ランナーの特徴、タイプを元にソールなどのパーツを選択 【スポーツナビ】

 足の特徴、改善点などの説明が終わった後は、実際どんなシューズが合うのか、そのポイントを教えてくれる。今回のケースでは、普段は小さめの靴を履いていて、足首が柔らかすぎる。さらに、アーチ(土踏まず)が低いから疲れやすい、内転筋が弱い、骨盤はずれていない、ひざは弱くない、といった特徴が挙げられた。
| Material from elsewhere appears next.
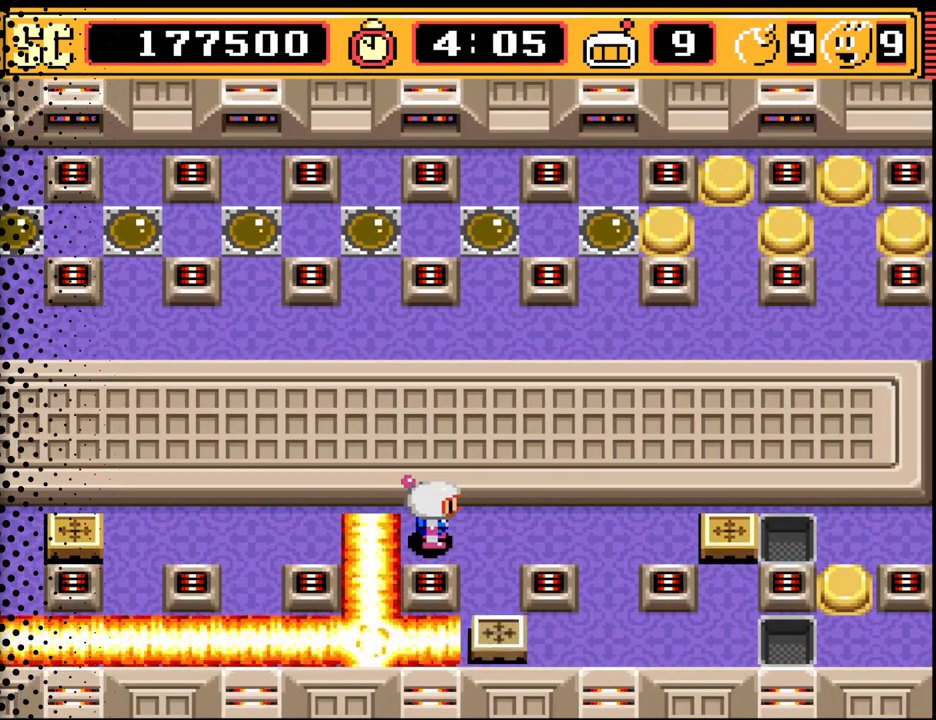
{"buttons": [], "events": []}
「できるだけフラットに近い靴、つま先とかかとの高低差がないものがええね。足首が柔らかいから、高低差がある靴は平坦でもオーバースライドになる。これが下りになればもっとオーバースライドになってしまうから。あとはクッションが少ないもの。本当はソールが硬いのがええねんけど。実業団の選手で走り込みをする時は、一番堅いものを履かせますよ。まあ、普通のジョガーであれば少し衝撃を吸収できる靴を薦めますね。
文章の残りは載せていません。